▸ **Excerpted text**:
● ● ● ● ● ● ●

While the federal government said it was still looking at extending endangered species status for sage grouse in Idaho, the U.S. Fish and Wildlife Service announced Oct. 25 that is proposing ESA status for sage grouse living in Nevada and California. After a 60-day comment period, a final decision on the bird's status is expected to be announced in early 2014.
Meanwhile, the sage grouse hunting season recently closed in Idaho. In select areas of the Gem State, hunters were allowed to bag one bird per day and a total of two birds between Sept. 21-27.
According to a 2010 University of Idaho study, "determining exact population numbers is impossible, but biologists can monitor yearly population fluctuations. Monitoring occurs on spring mating grounds, known as leks. In 2008, 748 leks across Idaho were surveyed from the air and ground."
The sage grouse, sometimes called the “prairie chicken,” is known for an elaborate strutting dance the male birds perform when courting females. The species eats sagebrush, which is disappearing as its desert habitat is being developed.

● ● ● ● ● ● ●

▸ **Dataset**:
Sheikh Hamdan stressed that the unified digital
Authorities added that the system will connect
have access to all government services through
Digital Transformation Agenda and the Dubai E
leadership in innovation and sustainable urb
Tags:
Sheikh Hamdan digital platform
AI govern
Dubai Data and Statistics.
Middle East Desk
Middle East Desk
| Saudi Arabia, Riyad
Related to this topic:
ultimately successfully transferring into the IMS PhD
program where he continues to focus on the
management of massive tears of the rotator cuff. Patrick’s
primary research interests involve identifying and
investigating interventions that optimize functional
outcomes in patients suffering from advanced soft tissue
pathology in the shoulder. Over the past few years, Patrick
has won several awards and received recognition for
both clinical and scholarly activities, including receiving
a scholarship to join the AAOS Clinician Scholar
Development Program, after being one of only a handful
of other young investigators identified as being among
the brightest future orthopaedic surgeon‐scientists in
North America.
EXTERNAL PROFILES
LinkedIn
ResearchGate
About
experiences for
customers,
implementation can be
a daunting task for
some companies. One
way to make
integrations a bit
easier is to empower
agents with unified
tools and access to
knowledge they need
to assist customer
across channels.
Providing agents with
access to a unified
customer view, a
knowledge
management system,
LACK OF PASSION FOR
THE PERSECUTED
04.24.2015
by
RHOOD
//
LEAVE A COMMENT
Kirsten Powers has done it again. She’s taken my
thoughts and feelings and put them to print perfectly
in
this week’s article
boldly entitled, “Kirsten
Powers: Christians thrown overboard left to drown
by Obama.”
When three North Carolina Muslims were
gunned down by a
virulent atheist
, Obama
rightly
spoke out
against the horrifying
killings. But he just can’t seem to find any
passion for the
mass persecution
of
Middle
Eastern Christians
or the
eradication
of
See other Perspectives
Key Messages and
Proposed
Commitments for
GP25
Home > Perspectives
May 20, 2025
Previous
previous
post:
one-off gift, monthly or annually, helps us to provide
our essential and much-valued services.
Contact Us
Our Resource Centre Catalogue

● ● ● ● ● ● ●

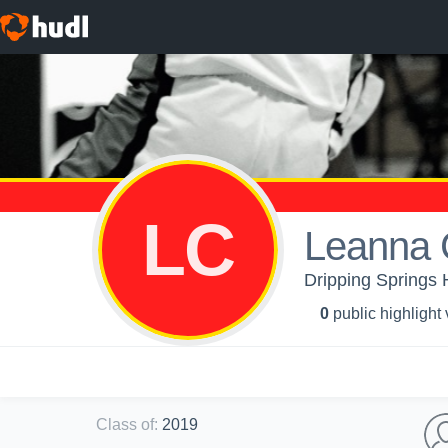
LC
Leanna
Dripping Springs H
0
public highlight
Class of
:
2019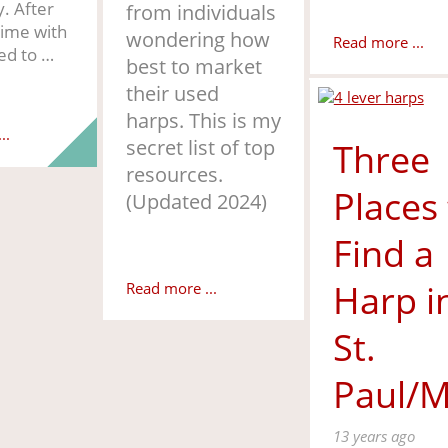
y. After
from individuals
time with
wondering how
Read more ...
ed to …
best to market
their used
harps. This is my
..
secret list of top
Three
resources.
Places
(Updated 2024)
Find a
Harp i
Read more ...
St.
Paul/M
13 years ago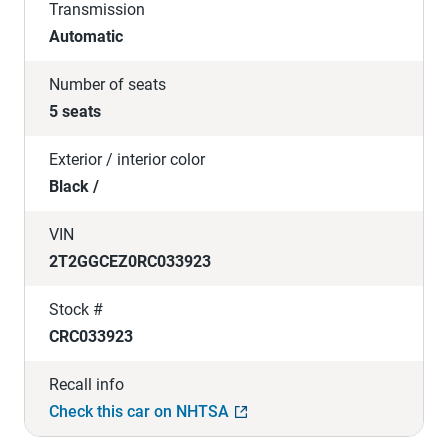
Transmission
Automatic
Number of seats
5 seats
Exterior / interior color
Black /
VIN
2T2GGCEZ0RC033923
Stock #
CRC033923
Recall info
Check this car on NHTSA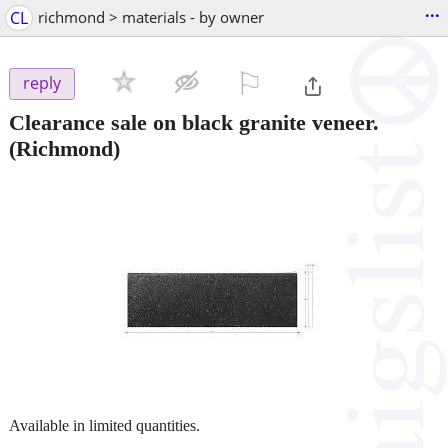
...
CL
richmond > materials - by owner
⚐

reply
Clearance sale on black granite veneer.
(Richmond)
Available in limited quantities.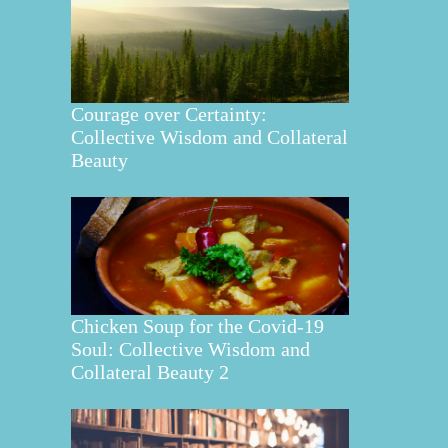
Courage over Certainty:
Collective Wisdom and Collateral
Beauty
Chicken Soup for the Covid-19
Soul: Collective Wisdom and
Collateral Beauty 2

● ● ● ● ● ● ●

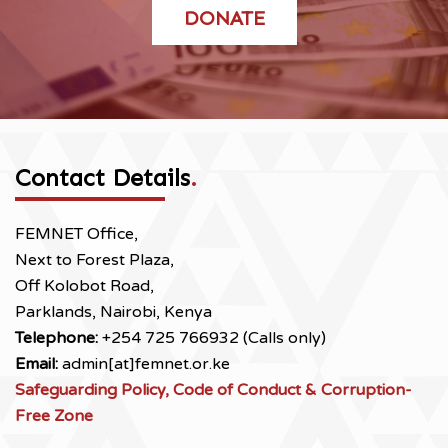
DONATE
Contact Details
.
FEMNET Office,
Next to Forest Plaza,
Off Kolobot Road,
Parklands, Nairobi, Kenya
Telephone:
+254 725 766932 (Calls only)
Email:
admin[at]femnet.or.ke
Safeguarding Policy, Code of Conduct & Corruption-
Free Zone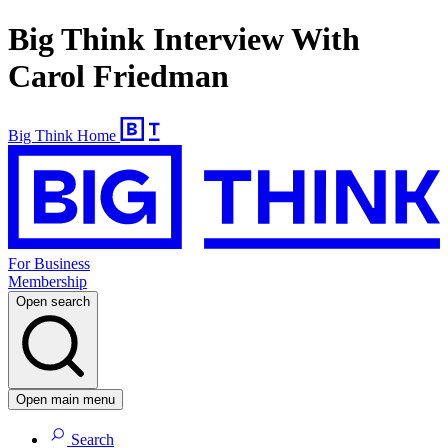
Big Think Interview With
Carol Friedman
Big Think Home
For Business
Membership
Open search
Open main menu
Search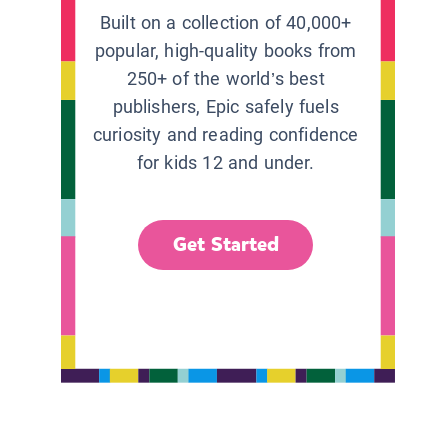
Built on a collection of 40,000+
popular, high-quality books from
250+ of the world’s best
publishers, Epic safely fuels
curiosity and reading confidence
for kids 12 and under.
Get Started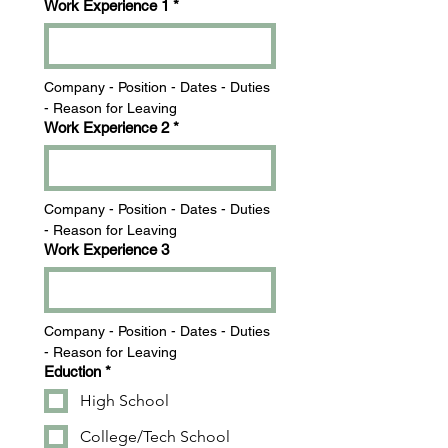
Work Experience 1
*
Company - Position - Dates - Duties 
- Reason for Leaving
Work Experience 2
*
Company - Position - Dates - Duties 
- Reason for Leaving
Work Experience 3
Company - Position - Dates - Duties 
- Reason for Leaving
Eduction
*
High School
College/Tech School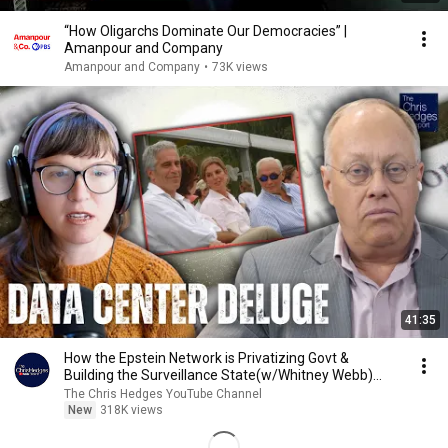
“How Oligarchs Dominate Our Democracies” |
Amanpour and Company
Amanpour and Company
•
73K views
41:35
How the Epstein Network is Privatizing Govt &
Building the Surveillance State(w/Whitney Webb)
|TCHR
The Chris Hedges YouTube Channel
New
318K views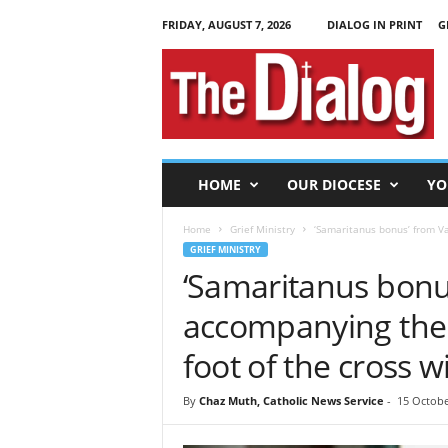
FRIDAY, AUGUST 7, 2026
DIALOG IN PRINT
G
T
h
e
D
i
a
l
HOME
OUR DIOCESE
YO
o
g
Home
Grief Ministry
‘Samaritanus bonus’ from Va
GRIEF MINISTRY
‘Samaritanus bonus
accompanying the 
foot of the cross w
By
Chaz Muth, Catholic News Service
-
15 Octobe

● ● ● ● ● ● ●

▸ **To do**:
1. List every date or year mentioned in the sage grouse article.
2. Write a continuation of the sage grouse article, picking up after its last sentence.

▸ **Responses by task**:
1. Oct. 25; early 2014; Sept. 21-27; 2010; 2008

2.
The Fish and Wildlife Service estimates that only about 5,000 sage grouse are left in Nevada and California due to invasive species and energy development in the region.
Power lines and non-native pinyon pine and juniper trees introduced to the region have also given raptors, which eat the grouse, a better perch from which to pounce on their prey.
"It's not the 11th hour for sage grouse here, but it is maybe the 10th hour," said Fish and Wildlife Nevada Supervisor Ted Koch. "And that's good news. It means we have some time and space to turn things around."